I first read Lolly Willowes by Sylvia Townsend Warner just over a year ago and it offers quite a different view of witches - for the protagonist, joining the coven is a means of breaking free from the societal expectations that governed unmarried women in the early 20th century. After her father dies, she is then dependent on her brother, who seems to embody the patriarchy; Satan, meanwhile, is conceived as a ‘loving huntsman’ who allows her autonomy, adventure and empowerment in the natural world.

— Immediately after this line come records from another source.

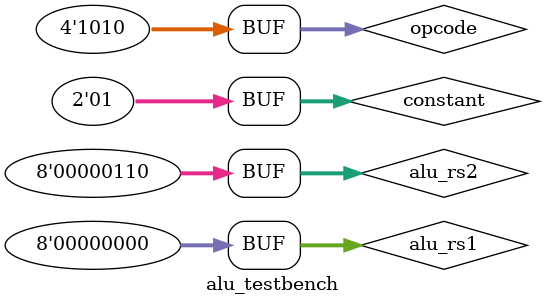
<source format=sv>
module alu_testbench();
reg [3:0] opcode;
reg [7:0] alu_rs1;
reg [7:0] alu_rs2;
reg [1:0] constant;
wire [7:0] aluOut;
wire overflow;

initial begin	
	// TEST ADD: set rs2 = 4 and test 1 + 4
	opcode = 4'b0000;
	alu_rs1 = 8'b00000100;
	alu_rs2 = 8'b00000001;
	constant = 2'b00;
	
	// TEST ADDDI: set const to -1. 4 + -1
	#10 opcode = 4'b0001;
	constant = 2'b11;
	
	// TEST ADDI: set const to 1. 4 + 1
	#10 constant = 2'b01;
	
	// TEST SUB: 4 - 1
	#10 opcode = 4'b0010;
	
	// TEST SUB: 1 - 4
	#10 alu_rs1 = 8'b00000001;
	alu_rs2 = 8'b00000100;
	
	// TEST SHL: rs1 << 1
	#10 opcode = 4'b0011;
	
	// TEST LT: rs1(1) < rs2(4) = 1
	#10 opcode = 4'b0100;
	
	// TEST LT: rs(1) < rs2(-4) = 0
	#10 alu_rs2 = 8'b10000100;
	 
	// TEST EQ0: set rs1 to 0. beq0 on rs1
	#10 alu_rs1 = 8'b00000000;
	opcode = 4'b0101;
	
	// TEST CMP4: set rs1 adn rs2 to 1000. output = 1
	#10 alu_rs2 = 8'b00000000;
	opcode = 4'b0110;
	
	// TEST CMP4: set rs1 to 0000. output = 0
	#10 alu_rs2 = 8'b01000000;
	
	// TEST XOR: 111 xor 110. output = 1
	#10 alu_rs1 = 8'b00000111;
	alu_rs2 = 8'b00000110;
	opcode = 4'b0111;
	
	// TEST AND: 111 and 110. output = 110
	#10 opcode = 4'b1000;
	
	// TEST OR: 111 OR 110. output = 111
	#10 opcode = 4'b1001;
	
	// TEST NOT: set rs1 to 0. output = 255
	#10 opcode = 4'b1010;
	alu_rs1 = 8'b00000000;
end


alu	b2v_inst2(
	.alu_rs1(alu_rs1),
	.alu_rs2(alu_rs2),
	.constant(constant),
	.opcode(opcode),
	.overflow(overflow),
	.aluOut(aluOut));
endmodule
</source>
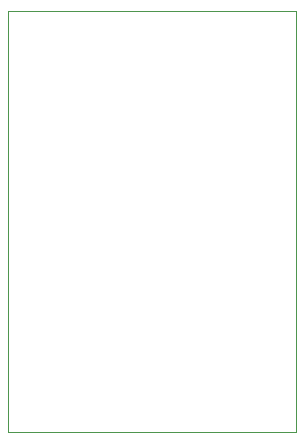
<source format=gm1>
G04 #@! TF.GenerationSoftware,KiCad,Pcbnew,7.0.1*
G04 #@! TF.CreationDate,2023-04-11T16:46:25+02:00*
G04 #@! TF.ProjectId,AFE_03,4146455f-3033-42e6-9b69-6361645f7063,rev?*
G04 #@! TF.SameCoordinates,Original*
G04 #@! TF.FileFunction,Profile,NP*
%FSLAX46Y46*%
G04 Gerber Fmt 4.6, Leading zero omitted, Abs format (unit mm)*
G04 Created by KiCad (PCBNEW 7.0.1) date 2023-04-11 16:46:25*
%MOMM*%
%LPD*%
G01*
G04 APERTURE LIST*
G04 #@! TA.AperFunction,Profile*
%ADD10C,0.100000*%
G04 #@! TD*
G04 APERTURE END LIST*
D10*
X88000000Y-34300000D02*
X112400000Y-34300000D01*
X112400000Y-69900000D01*
X88000000Y-69900000D01*
X88000000Y-34300000D01*
M02*

</source>
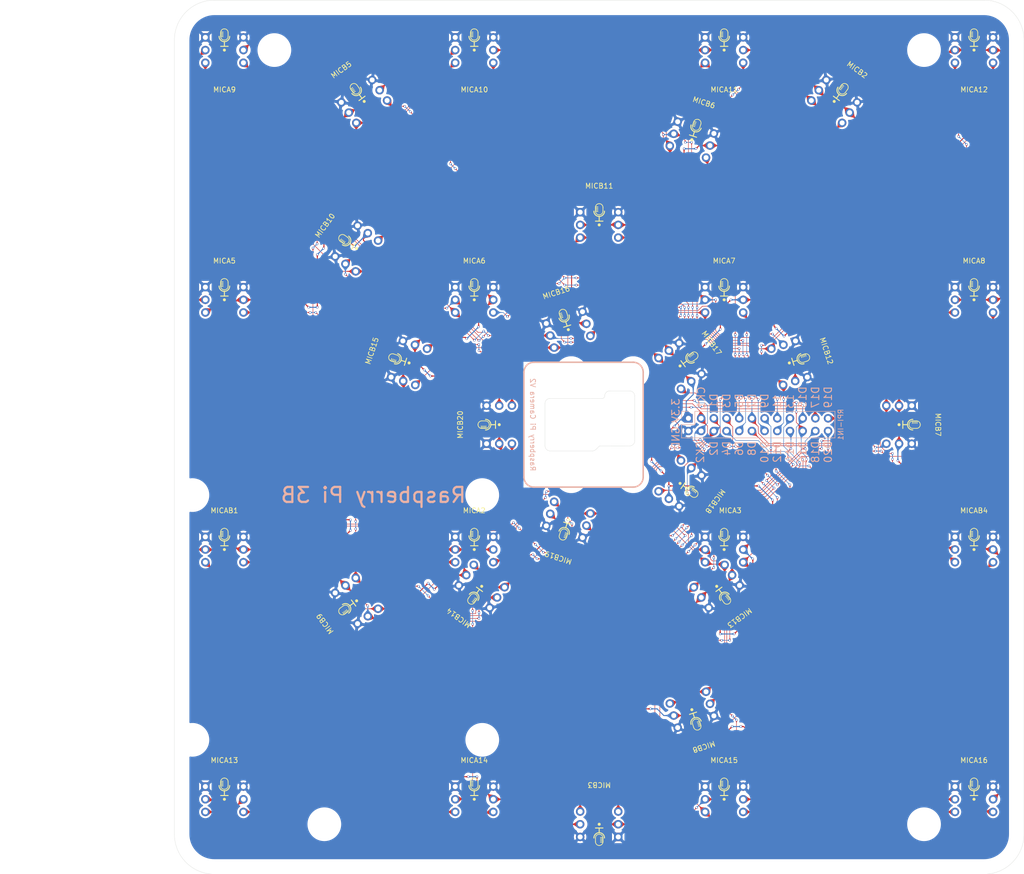
<source format=kicad_pcb>
(kicad_pcb
	(version 20241229)
	(generator "pcbnew")
	(generator_version "9.0")
	(general
		(thickness 1)
		(legacy_teardrops no)
	)
	(paper "A4")
	(layers
		(0 "F.Cu" signal)
		(2 "B.Cu" signal)
		(9 "F.Adhes" user "F.Adhesive")
		(11 "B.Adhes" user "B.Adhesive")
		(13 "F.Paste" user)
		(15 "B.Paste" user)
		(5 "F.SilkS" user "F.Silkscreen")
		(7 "B.SilkS" user "B.Silkscreen")
		(1 "F.Mask" user)
		(3 "B.Mask" user)
		(17 "Dwgs.User" user "User.Drawings")
		(19 "Cmts.User" user "User.Comments")
		(21 "Eco1.User" user "User.Eco1")
		(23 "Eco2.User" user "User.Eco2")
		(25 "Edge.Cuts" user)
		(27 "Margin" user)
		(31 "F.CrtYd" user "F.Courtyard")
		(29 "B.CrtYd" user "B.Courtyard")
		(35 "F.Fab" user)
		(33 "B.Fab" user)
		(39 "User.1" user)
		(41 "User.2" user)
		(43 "User.3" user)
		(45 "User.4" user)
		(47 "User.5" user)
		(49 "User.6" user)
		(51 "User.7" user)
		(53 "User.8" user)
		(55 "User.9" user)
	)
	(setup
		(stackup
			(layer "F.SilkS"
				(type "Top Silk Screen")
			)
			(layer "F.Paste"
				(type "Top Solder Paste")
			)
			(layer "F.Mask"
				(type "Top Solder Mask")
				(thickness 0.01)
			)
			(layer "F.Cu"
				(type "copper")
				(thickness 0.035)
			)
			(layer "dielectric 1"
				(type "core")
				(thickness 0.91)
				(material "FR4")
				(epsilon_r 4.5)
				(loss_tangent 0.02)
			)
			(layer "B.Cu"
				(type "copper")
				(thickness 0.035)
			)
			(layer "B.Mask"
				(type "Bottom Solder Mask")
				(thickness 0.01)
			)
			(layer "B.Paste"
				(type "Bottom Solder Paste")
			)
			(layer "B.SilkS"
				(type "Bottom Silk Screen")
			)
			(copper_finish "None")
			(dielectric_constraints no)
		)
		(pad_to_mask_clearance 0)
		(allow_soldermask_bridges_in_footprints no)
		(tenting front back)
		(grid_origin 101.5 100)
		(pcbplotparams
			(layerselection 0x00000000_00000000_55555555_5755f5ff)
			(plot_on_all_layers_selection 0x00000000_00000000_00000000_00000000)
			(disableapertmacros no)
			(usegerberextensions no)
			(usegerberattributes yes)
			(usegerberadvancedattributes yes)
			(creategerberjobfile yes)
			(dashed_line_dash_ratio 12.000000)
			(dashed_line_gap_ratio 3.000000)
			(svgprecision 4)
			(plotframeref no)
			(mode 1)
			(useauxorigin no)
			(hpglpennumber 1)
			(hpglpenspeed 20)
			(hpglpendiameter 15.000000)
			(pdf_front_fp_property_popups yes)
			(pdf_back_fp_property_popups yes)
			(pdf_metadata yes)
			(pdf_single_document no)
			(dxfpolygonmode yes)
			(dxfimperialunits yes)
			(dxfusepcbnewfont yes)
			(psnegative no)
			(psa4output no)
			(plot_black_and_white yes)
			(sketchpadsonfab no)
			(plotpadnumbers no)
			(hidednponfab no)
			(sketchdnponfab yes)
			(crossoutdnponfab yes)
			(subtractmaskfromsilk no)
			(outputformat 1)
			(mirror no)
			(drillshape 1)
			(scaleselection 1)
			(outputdirectory "")
		)
	)
	(net 0 "")
	(net 1 "CLK1")
	(net 2 "GND")
	(net 3 "CLK2")
	(net 4 "D1")
	(net 5 "+3.3V")
	(net 6 "D2")
	(net 7 "D3")
	(net 8 "D4")
	(net 9 "D5")
	(net 10 "D6")
	(net 11 "D7")
	(net 12 "D8")
	(net 13 "D9")
	(net 14 "D10")
	(net 15 "D11")
	(net 16 "D12")
	(net 17 "D13")
	(net 18 "D14")
	(net 19 "D15")
	(net 20 "D16")
	(net 21 "D17")
	(net 22 "D18")
	(net 23 "D19")
	(net 24 "D20")
	(footprint "Moje:INMP441 breakout" (layer "F.Cu") (at 161.5 100 -90))
	(footprint "Moje:INMP441 breakout" (layer "F.Cu") (at 126.5 175))
	(footprint "Moje:INMP441 breakout" (layer "F.Cu") (at 120.04102 42.936611 -18))
	(footprint (layer "F.Cu") (at 46.5 180))
	(footprint "Moje:INMP441 breakout" (layer "F.Cu") (at 101.5 60))
	(footprint "Moje:INMP441 breakout" (layer "F.Cu") (at 101.5 180 180))
	(footprint "Moje:INMP441 breakout" (layer "F.Cu") (at 176.5 175))
	(footprint (layer "F.Cu") (at 166.5 180))
	(footprint "Moje:INMP441 breakout" (layer "F.Cu") (at 117.680337 111.755703 -126))
	(footprint "Moje:INMP441 breakout" (layer "F.Cu") (at 176.5 125))
	(footprint "Moje:INMP441 breakout" (layer "F.Cu") (at 176.5 75))
	(footprint "Moje:INMP441 breakout" (layer "F.Cu") (at 63.45774 87.63932 72))
	(footprint "Moje:INMP441 breakout" (layer "F.Cu") (at 139.54226 87.639321 -72))
	(footprint "Moje:INMP441 breakout" (layer "F.Cu") (at 76.5 175))
	(footprint "Moje:INMP441 breakout" (layer "F.Cu") (at 52.958981 135.267115 126))
	(footprint "Moje:INMP441 breakout" (layer "F.Cu") (at 81.5 100 90))
	(footprint "Moje:INMP441 breakout" (layer "F.Cu") (at 76.5 125))
	(footprint "Moje:INMP441 breakout" (layer "F.Cu") (at 26.5 25))
	(footprint "Moje:INMP441 breakout" (layer "F.Cu") (at 125.011409 132.360679 -144))
	(footprint "Moje:INMP441 breakout" (layer "F.Cu") (at 148.522819 35.278642 -36))
	(footprint "Moje:INMP441 breakout" (layer "F.Cu") (at 26.5 175))
	(footprint "Moje:INMP441 breakout" (layer "F.Cu") (at 95.319661 80.97887 18))
	(footprint "Moje:INMP441 breakout" (layer "F.Cu") (at 76.5 75))
	(footprint "Moje:INMP441 breakout" (layer "F.Cu") (at 117.680338 88.244295 -54))
	(footprint "Moje:INMP441 breakout" (layer "F.Cu") (at 54.477181 35.278643 36))
	(footprint "Moje:INMP441 breakout" (layer "F.Cu") (at 52.958982 64.732886 54))
	(footprint "Moje:INMP441 breakout"
		(layer "F.Cu")
		(uuid "a5002073-23f2-4d8e-b3c8-fa927cffb4fa")
		(at 176.5 25)
		(property "Reference" "MICA12"
			(at 0.02 7.925 0)
			(unlocked yes)
			(layer "F.SilkS")
			(uuid "804d9d16-7267-4b32-a8b1-11cc82b09f8e")
			(effects
				(font
					(size 1.016 1.016)
					(thickness 0.1524)
				)
			)
		)
		(property "Value" "~"
			(at 0 10.5 0)
			(unlocked yes)
			(layer "F.Fab")
			(uuid "a2b56945-0f48-485c-a5c5-0b79f6ca129c")
			(effects
				(font
					(size 1 1)
					(thickness 0.15)
				)
			)
		)
		(property "Datasheet" ""
			(at 0 9.5 0)
			(unlocked yes)
			(layer "F.Fab")
			(hide yes)
			(uuid "04aedda5-2a0a-44b4-9dfd-877dd234de2a")
			(effects
				(font
					(size 1 1)
					(thickness 0.15)
				)
			)
		)
		(property "Description" ""
			(at 0 9.5 0)
			(unlocked yes)
			(layer "F.Fab")
			(hide yes)
			(uuid "ec738760-2799-431d-a394-d1c3b5475031")
			(effects
				(font
					(size 1 1)
					(thickness 0.15)
				)
			)
		)
		(path "/31fc0b7a-b001-478c-b972-ff9dfc329ff7")
		(sheetname "/")
		(sheetfile "inzynierka.kicad_sch")
		(attr through_hole)
		(fp_line
			(start -0.75 -3.289341)
			(end -0.25 -3.289341)
			(stroke
				(width 0.1524)
				(type solid)
			)
			(layer "F.SilkS")
			(uuid "7a31345f-0955-4e14-a526-81e72377555e")
		)
		(fp_line
			(start -0.75 -2.9893
... [2087854 chars truncated]
</source>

‘That’s why we become witches: to show our scorn of pretending life’s a safe business, to satisfy our passion for adventure. It’s not malice, or wickedness… One doesn’t become a witch to run around being harmful, or to run around being helpful either, a district visitor on a broomstick. It’s to escape all that - to have a life of one’s own, not an existence doled out to you by others, charitable refuse of their thoughts…’
Sometimes, at this time of year, I glance out of the window before going to bed and see a thin streak of pink still glowing on the horizon, the roses still shimmering in the garden below, and the mysterious world of the dusk seems to be calling me out. There is something about this season with its rebellious growth that is delightfully subversive.
‘The night was at her disposal. She might walk back to Great Mop and arrive very late: or she might sleep out and not trouble to arrive till tomorrow… Lovely to be with people who prefer their thoughts to yours, lovely to live at your own sweet will, lovely to sleep out all night!’




It is a somehow very apposite connection isn't it - I was so interested to read Liz's post.
Love the etymology of hawthorn to edge, and the possible connection to old woman/witch — that liminal figure at the boundary feels right even if the linguistic link is contested.